Stored items:
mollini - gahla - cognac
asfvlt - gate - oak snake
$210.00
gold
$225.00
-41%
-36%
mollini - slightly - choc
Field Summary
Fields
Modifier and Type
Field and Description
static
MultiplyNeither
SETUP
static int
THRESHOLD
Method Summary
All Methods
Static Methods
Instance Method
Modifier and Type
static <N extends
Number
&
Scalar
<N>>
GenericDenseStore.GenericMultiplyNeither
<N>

---

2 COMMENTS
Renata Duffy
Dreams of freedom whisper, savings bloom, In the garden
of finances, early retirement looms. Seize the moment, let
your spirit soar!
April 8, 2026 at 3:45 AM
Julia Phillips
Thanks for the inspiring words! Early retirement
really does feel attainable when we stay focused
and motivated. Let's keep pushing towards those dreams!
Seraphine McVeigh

_Exercise_: Please gather every line in the rows above that contains the string "mollini", and copy each one out as it appears.

_Answer for this exercise_:
mollini - gahla - cognac
mollini - slightly - choc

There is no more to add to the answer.